In your specific case, you actually posted the comment on an answer to the question that was asked.
You actually gave a perfectly acceptable answer to the question that was asked in your comment. Had the comment been on the question instead of on the answer, then while still technically not meeting the comment guidelines (see the second bullet on "When shouldn't I comment?" above), at least it would have made more sense. Sometimes comments are used for this purpose when the poster doesn't have time to write up an entire answer. This can be useful in order to give someone else a start or to get the asker something while they are waiting for other answers. In either case, they should still be considered temporary and expect them to be deleted when they are no longer relevant.
If you have lasting information to add to the site and don't want it to be deleted, then by all means add it as an answer or edit the other persons answer so that it is where it should be.
In response to your comment about answers without references being down voted, please understand that there is no policy to down vote answers that don't have them.
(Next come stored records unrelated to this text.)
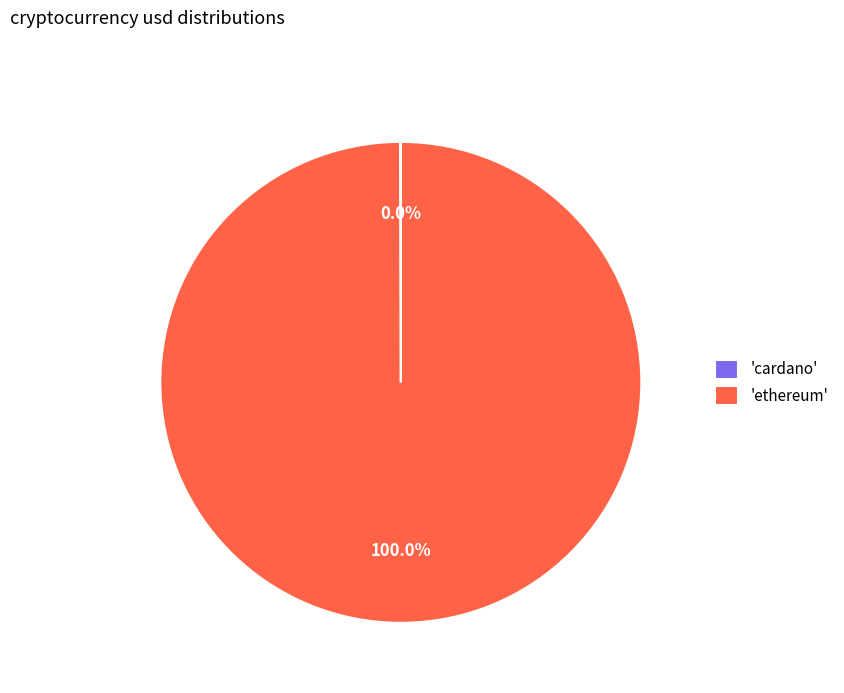

Is there any slice that represents more than half of the pie?

Yes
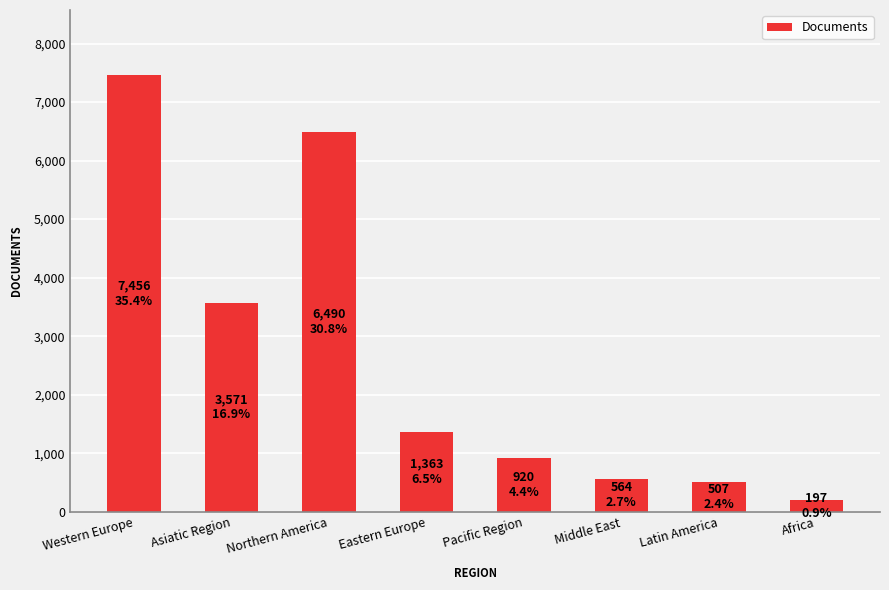

Reading left to right, transcribe all the data shown in this chart.

7456	3571	6490	1363	920	564	507	197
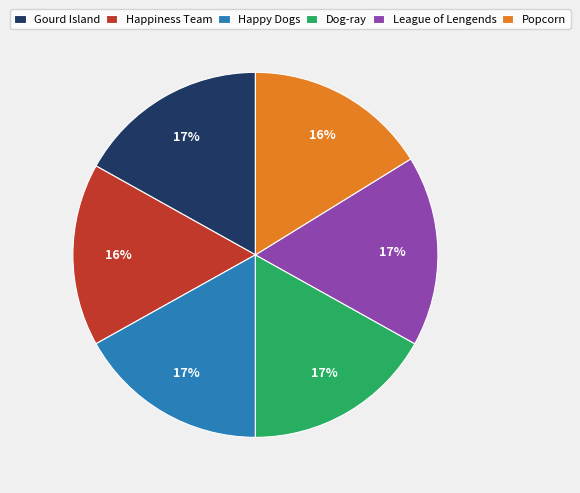

Does any single category account for the majority?

No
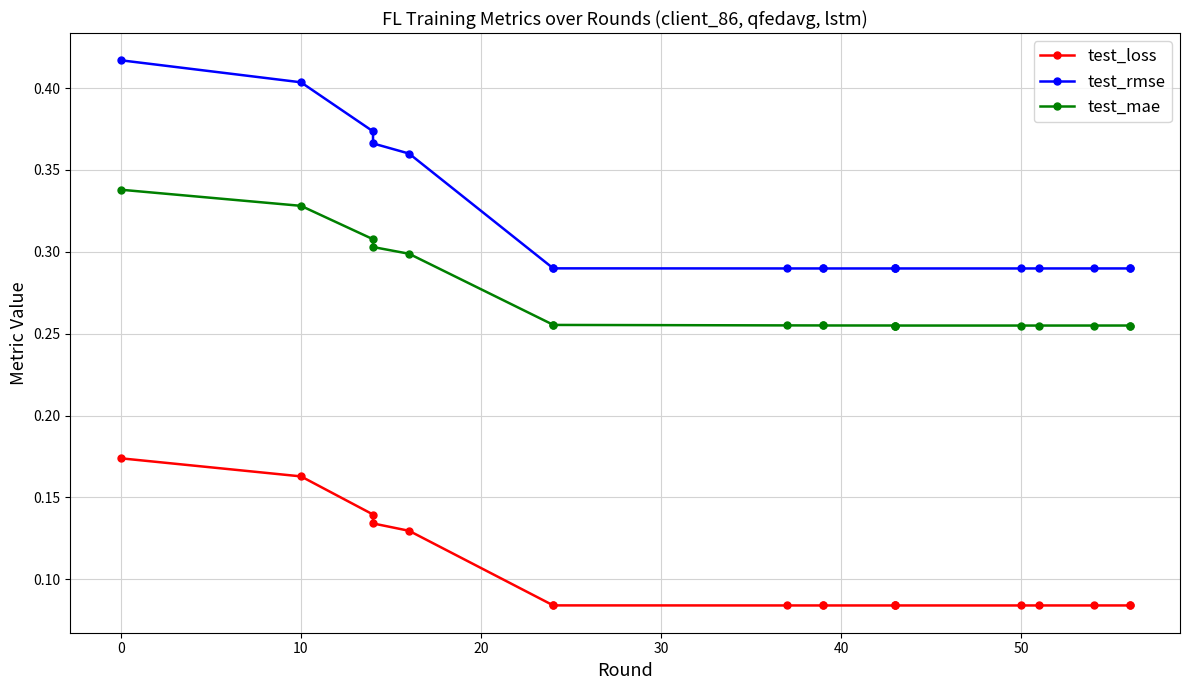

What is the difference between the maximum and minimum values in the test_rmse series?

0.1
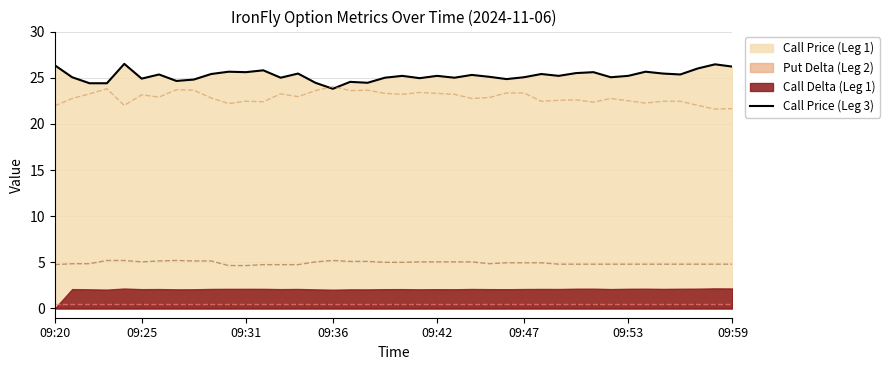

What is the lowest value of the Call Price (Leg 3) series?

23.8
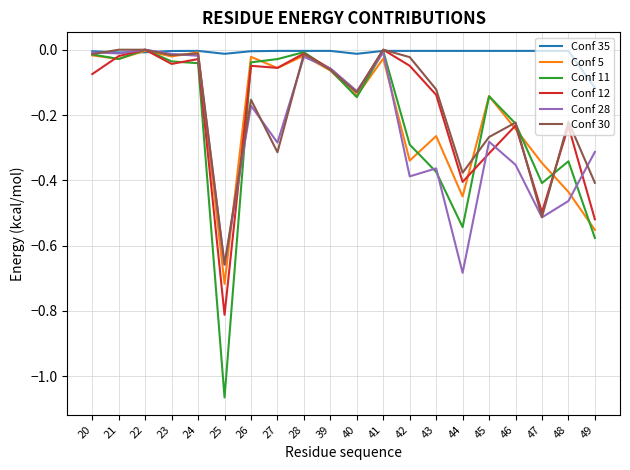

True or false: Conf 12 has a value of -0.5 at 47.

True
It is up to individual voters to decide what they feel is a good or a bad answer and to vote accordingly. The fact of the matter is, not all answers can have references. Generally though, answers that do provide references are higher quality and will gather more up votes/fewer down votes.
I myself sometimes write up answers without references. Sometimes it is because I don't have time to look them up, and sometimes it is just something that I learned and there isn't an official reference that I feel would be helpful. If you write them correctly and are clear, I wouldn't expect them to be down voted.